Provided data section start

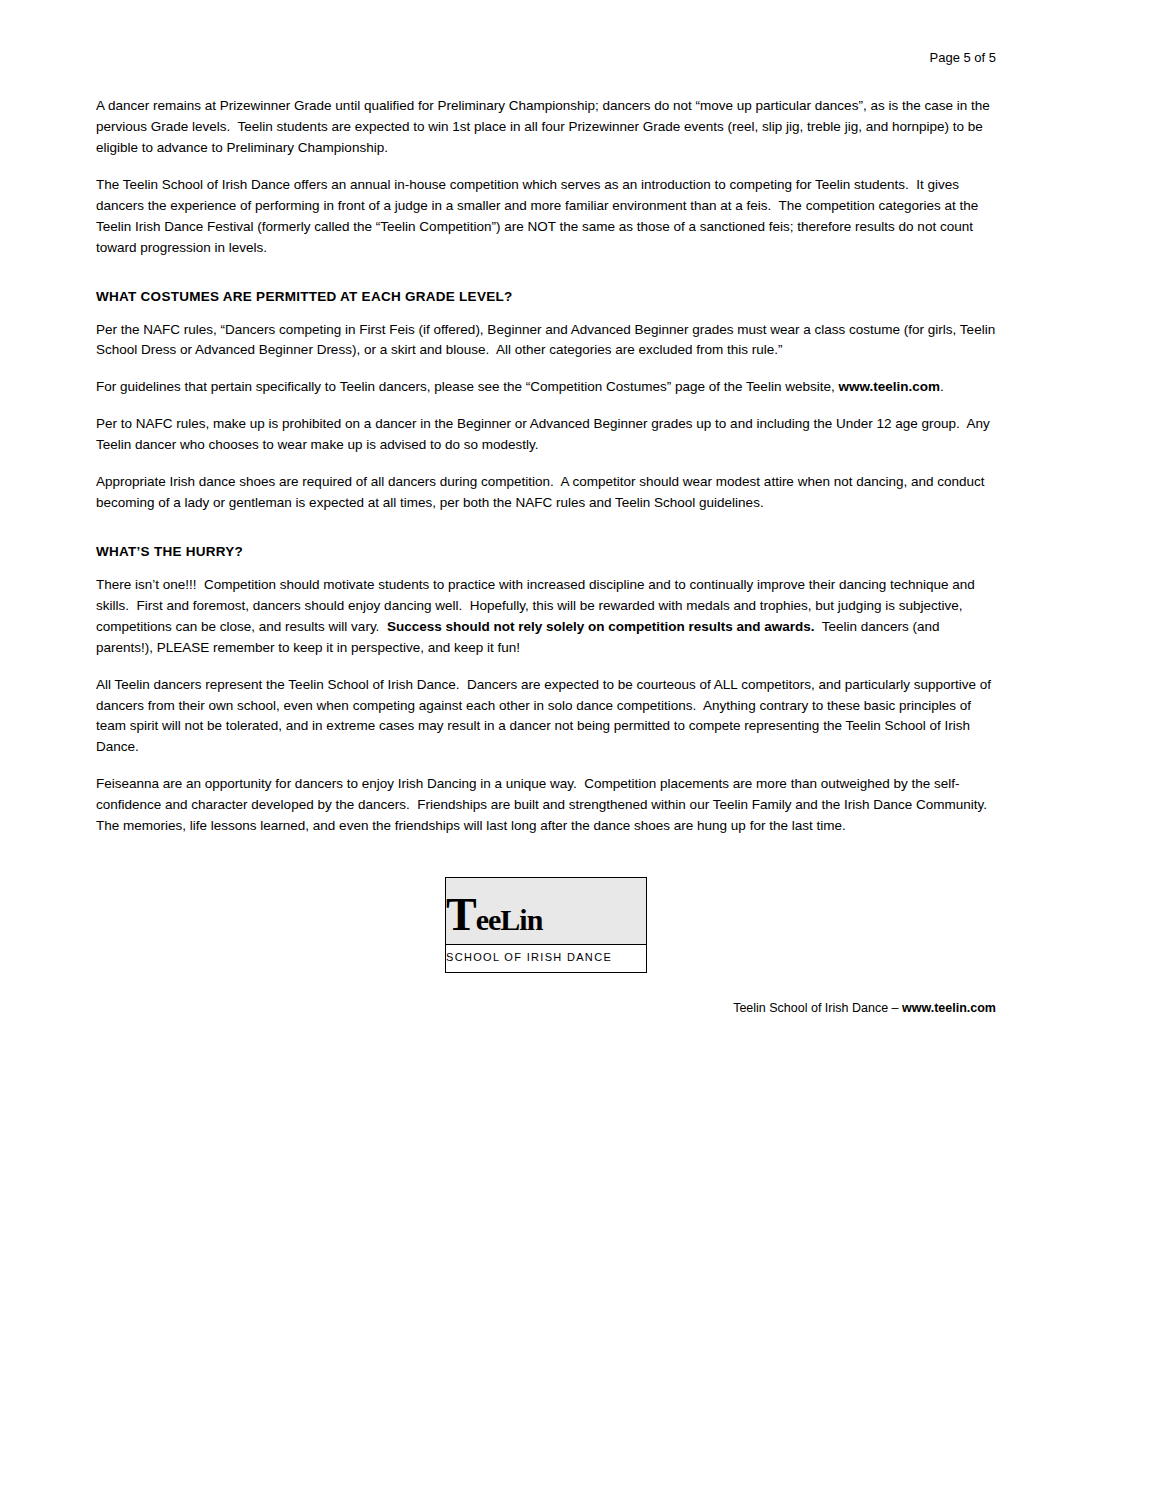Page 5 of 5
A dancer remains at Prizewinner Grade until qualified for Preliminary Championship; dancers do not “move up particular dances”, as is the case in the pervious Grade levels. Teelin students are expected to win 1st place in all four Prizewinner Grade events (reel, slip jig, treble jig, and hornpipe) to be eligible to advance to Preliminary Championship.
The Teelin School of Irish Dance offers an annual in-house competition which serves as an introduction to competing for Teelin students. It gives dancers the experience of performing in front of a judge in a smaller and more familiar environment than at a feis. The competition categories at the Teelin Irish Dance Festival (formerly called the “Teelin Competition”) are NOT the same as those of a sanctioned feis; therefore results do not count toward progression in levels.
WHAT COSTUMES ARE PERMITTED AT EACH GRADE LEVEL?
Per the NAFC rules, “Dancers competing in First Feis (if offered), Beginner and Advanced Beginner grades must wear a class costume (for girls, Teelin School Dress or Advanced Beginner Dress), or a skirt and blouse. All other categories are excluded from this rule.”
For guidelines that pertain specifically to Teelin dancers, please see the “Competition Costumes” page of the Teelin website, www.teelin.com.
Per to NAFC rules, make up is prohibited on a dancer in the Beginner or Advanced Beginner grades up to and including the Under 12 age group. Any Teelin dancer who chooses to wear make up is advised to do so modestly.
Appropriate Irish dance shoes are required of all dancers during competition. A competitor should wear modest attire when not dancing, and conduct becoming of a lady or gentleman is expected at all times, per both the NAFC rules and Teelin School guidelines.
WHAT’S THE HURRY?
There isn’t one!!! Competition should motivate students to practice with increased discipline and to continually improve their dancing technique and skills. First and foremost, dancers should enjoy dancing well. Hopefully, this will be rewarded with medals and trophies, but judging is subjective, competitions can be close, and results will vary. Success should not rely solely on competition results and awards. Teelin dancers (and parents!), PLEASE remember to keep it in perspective, and keep it fun!
All Teelin dancers represent the Teelin School of Irish Dance. Dancers are expected to be courteous of ALL competitors, and particularly supportive of dancers from their own school, even when competing against each other in solo dance competitions. Anything contrary to these basic principles of team spirit will not be tolerated, and in extreme cases may result in a dancer not being permitted to compete representing the Teelin School of Irish Dance.
Feiseanna are an opportunity for dancers to enjoy Irish Dancing in a unique way. Competition placements are more than outweighed by the self-confidence and character developed by the dancers. Friendships are built and strengthened within our Teelin Family and the Irish Dance Community. The memories, life lessons learned, and even the friendships will last long after the dance shoes are hung up for the last time.
TeeLin
SCHOOL OF IRISH DANCE
Teelin School of Irish Dance – www.teelin.com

Provided data section end

What the exercise asks
All of the entries above need to be repeated exactly, minus the pictures.

Your response
Page 5 of 5
A dancer remains at Prizewinner Grade until qualified for Preliminary Championship; dancers do not “move up particular dances”, as is the case in the pervious Grade levels. Teelin students are expected to win 1st place in all four Prizewinner Grade events (reel, slip jig, treble jig, and hornpipe) to be eligible to advance to Preliminary Championship.
The Teelin School of Irish Dance offers an annual in-house competition which serves as an introduction to competing for Teelin students. It gives dancers the experience of performing in front of a judge in a smaller and more familiar environment than at a feis. The competition categories at the Teelin Irish Dance Festival (formerly called the “Teelin Competition”) are NOT the same as those of a sanctioned feis; therefore results do not count toward progression in levels.
WHAT COSTUMES ARE PERMITTED AT EACH GRADE LEVEL?
Per the NAFC rules, “Dancers competing in First Feis (if offered), Beginner and Advanced Beginner grades must wear a class costume (for girls, Teelin School Dress or Advanced Beginner Dress), or a skirt and blouse. All other categories are excluded from this rule.”
For guidelines that pertain specifically to Teelin dancers, please see the “Competition Costumes” page of the Teelin website, www.teelin.com.
Per to NAFC rules, make up is prohibited on a dancer in the Beginner or Advanced Beginner grades up to and including the Under 12 age group. Any Teelin dancer who chooses to wear make up is advised to do so modestly.
Appropriate Irish dance shoes are required of all dancers during competition. A competitor should wear modest attire when not dancing, and conduct becoming of a lady or gentleman is expected at all times, per both the NAFC rules and Teelin School guidelines.
WHAT’S THE HURRY?
There isn’t one!!! Competition should motivate students to practice with increased discipline and to continually improve their dancing technique and skills. First and foremost, dancers should enjoy dancing well. Hopefully, this will be rewarded with medals and trophies, but judging is subjective, competitions can be close, and results will vary. Success should not rely solely on competition results and awards. Teelin dancers (and parents!), PLEASE remember to keep it in perspective, and keep it fun!
All Teelin dancers represent the Teelin School of Irish Dance. Dancers are expected to be courteous of ALL competitors, and particularly supportive of dancers from their own school, even when competing against each other in solo dance competitions. Anything contrary to these basic principles of team spirit will not be tolerated, and in extreme cases may result in a dancer not being permitted to compete representing the Teelin School of Irish Dance.
Feiseanna are an opportunity for dancers to enjoy Irish Dancing in a unique way. Competition placements are more than outweighed by the self-confidence and character developed by the dancers. Friendships are built and strengthened within our Teelin Family and the Irish Dance Community. The memories, life lessons learned, and even the friendships will last long after the dance shoes are hung up for the last time.
TeeLin
SCHOOL OF IRISH DANCE
Teelin School of Irish Dance – www.teelin.com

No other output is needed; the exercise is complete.